### WORK INSTRUCTIONS
1 – In the passage on on-device speech transcription, how many layers does the encoder have?
2 – Render this sentence from the passage on on-device speech transcription in Spanish: "The model outputs a sequence of tokens that are decoded into text."

Neural Engine inference
The spectrogram is fed through the encoder (32 layers) and decoder (4 layers) on the Neural Engine. This happens in milliseconds — not seconds.
Token decoding
The model outputs a sequence of tokens that are decoded into text. Language is auto-detected from the first few seconds of audio.
Auto-paste
The transcribed text is inserted directly into the active application via system-level accessibility — no clipboard, no intermediate window.
The key insight
Because everything runs on the Neural Engine, your CPU and GPU stay free for other work. Dictating while coding, browsing, or video calling has zero impact on system performance.
Why On-Device Matters
Cloud speech recognition (Google, Amazon Transcribe, Otter.ai) sends your audio to remote servers for processing. On-device processing with Whisper keeps everything local.Cloud transcription
On-device (Whisper + Neural Engine)

### DATA RECORDS
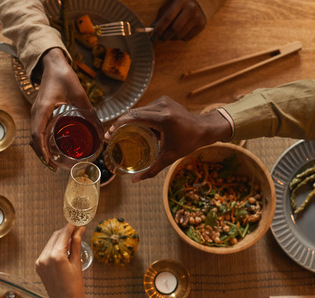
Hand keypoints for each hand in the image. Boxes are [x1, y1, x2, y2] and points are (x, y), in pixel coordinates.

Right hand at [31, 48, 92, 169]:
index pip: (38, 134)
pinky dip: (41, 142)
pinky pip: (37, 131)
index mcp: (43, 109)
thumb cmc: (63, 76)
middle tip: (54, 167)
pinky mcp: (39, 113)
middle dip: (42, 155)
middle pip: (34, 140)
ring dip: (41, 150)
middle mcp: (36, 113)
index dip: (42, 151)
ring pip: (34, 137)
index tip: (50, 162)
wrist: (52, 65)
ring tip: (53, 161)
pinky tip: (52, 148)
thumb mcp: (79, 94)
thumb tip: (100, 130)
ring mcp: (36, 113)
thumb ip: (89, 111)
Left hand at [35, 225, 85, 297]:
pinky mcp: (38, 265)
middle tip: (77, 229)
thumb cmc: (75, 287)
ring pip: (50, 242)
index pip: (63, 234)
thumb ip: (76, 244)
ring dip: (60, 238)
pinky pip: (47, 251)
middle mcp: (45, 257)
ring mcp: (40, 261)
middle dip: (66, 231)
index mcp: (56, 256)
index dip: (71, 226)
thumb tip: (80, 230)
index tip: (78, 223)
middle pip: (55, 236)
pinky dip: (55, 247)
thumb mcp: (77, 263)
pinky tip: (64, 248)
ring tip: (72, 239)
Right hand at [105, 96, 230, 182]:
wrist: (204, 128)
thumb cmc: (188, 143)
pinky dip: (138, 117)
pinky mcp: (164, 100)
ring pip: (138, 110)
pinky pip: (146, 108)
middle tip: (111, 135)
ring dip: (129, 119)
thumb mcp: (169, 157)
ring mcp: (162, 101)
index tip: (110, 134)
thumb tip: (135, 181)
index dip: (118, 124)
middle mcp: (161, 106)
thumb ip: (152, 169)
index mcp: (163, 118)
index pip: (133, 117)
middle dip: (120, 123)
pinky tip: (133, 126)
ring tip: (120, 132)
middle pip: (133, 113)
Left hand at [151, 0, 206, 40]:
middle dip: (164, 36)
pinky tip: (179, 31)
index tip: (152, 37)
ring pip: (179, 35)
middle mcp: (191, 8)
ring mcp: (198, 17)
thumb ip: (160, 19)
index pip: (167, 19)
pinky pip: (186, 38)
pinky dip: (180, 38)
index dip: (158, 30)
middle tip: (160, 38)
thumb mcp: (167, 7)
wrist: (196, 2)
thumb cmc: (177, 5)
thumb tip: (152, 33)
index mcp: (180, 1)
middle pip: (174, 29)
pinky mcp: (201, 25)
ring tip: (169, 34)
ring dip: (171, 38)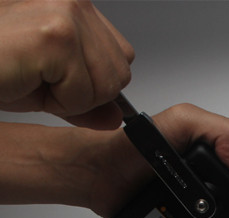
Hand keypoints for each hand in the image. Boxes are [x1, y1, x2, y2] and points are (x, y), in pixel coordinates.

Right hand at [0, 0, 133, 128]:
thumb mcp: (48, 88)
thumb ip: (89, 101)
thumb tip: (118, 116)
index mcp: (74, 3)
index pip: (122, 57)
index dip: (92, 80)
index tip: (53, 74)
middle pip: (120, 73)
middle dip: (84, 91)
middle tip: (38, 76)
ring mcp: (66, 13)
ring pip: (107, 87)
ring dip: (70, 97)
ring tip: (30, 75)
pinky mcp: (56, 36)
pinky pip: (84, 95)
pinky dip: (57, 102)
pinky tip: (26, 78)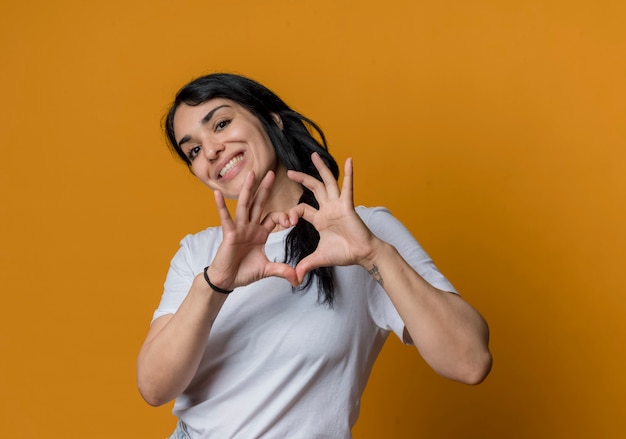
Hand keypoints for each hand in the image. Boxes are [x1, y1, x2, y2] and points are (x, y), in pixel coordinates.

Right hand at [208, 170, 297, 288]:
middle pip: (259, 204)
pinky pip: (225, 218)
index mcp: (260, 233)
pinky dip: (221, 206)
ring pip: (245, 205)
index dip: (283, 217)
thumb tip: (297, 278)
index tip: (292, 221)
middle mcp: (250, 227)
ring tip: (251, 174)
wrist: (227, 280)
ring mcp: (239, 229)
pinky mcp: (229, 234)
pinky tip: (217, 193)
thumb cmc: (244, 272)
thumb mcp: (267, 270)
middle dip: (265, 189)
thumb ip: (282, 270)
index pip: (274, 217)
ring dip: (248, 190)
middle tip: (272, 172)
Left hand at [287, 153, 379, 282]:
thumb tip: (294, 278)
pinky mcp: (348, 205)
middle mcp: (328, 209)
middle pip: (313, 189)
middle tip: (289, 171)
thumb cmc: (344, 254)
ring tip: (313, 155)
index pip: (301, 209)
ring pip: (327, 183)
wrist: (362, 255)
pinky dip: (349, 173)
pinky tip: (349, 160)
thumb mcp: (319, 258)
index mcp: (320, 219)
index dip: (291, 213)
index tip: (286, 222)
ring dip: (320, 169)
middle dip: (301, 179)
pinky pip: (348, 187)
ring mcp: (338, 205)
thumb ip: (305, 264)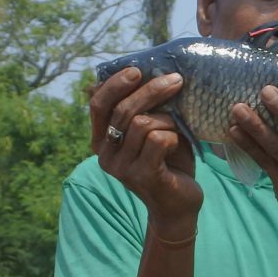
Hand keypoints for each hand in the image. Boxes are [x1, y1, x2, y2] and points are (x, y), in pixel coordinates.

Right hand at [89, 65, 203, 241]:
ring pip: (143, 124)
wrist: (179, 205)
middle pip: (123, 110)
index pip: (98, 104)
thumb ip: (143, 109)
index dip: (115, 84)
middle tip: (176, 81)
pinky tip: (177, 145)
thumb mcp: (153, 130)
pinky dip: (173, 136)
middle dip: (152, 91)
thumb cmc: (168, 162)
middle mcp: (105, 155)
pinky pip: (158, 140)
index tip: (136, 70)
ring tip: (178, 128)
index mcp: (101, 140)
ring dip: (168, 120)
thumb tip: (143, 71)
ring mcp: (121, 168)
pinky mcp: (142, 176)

### RESULTS OF THE TASKS
1 – 32 layers.

2 – El modelo genera una secuencia de tokens que se decodifican en texto.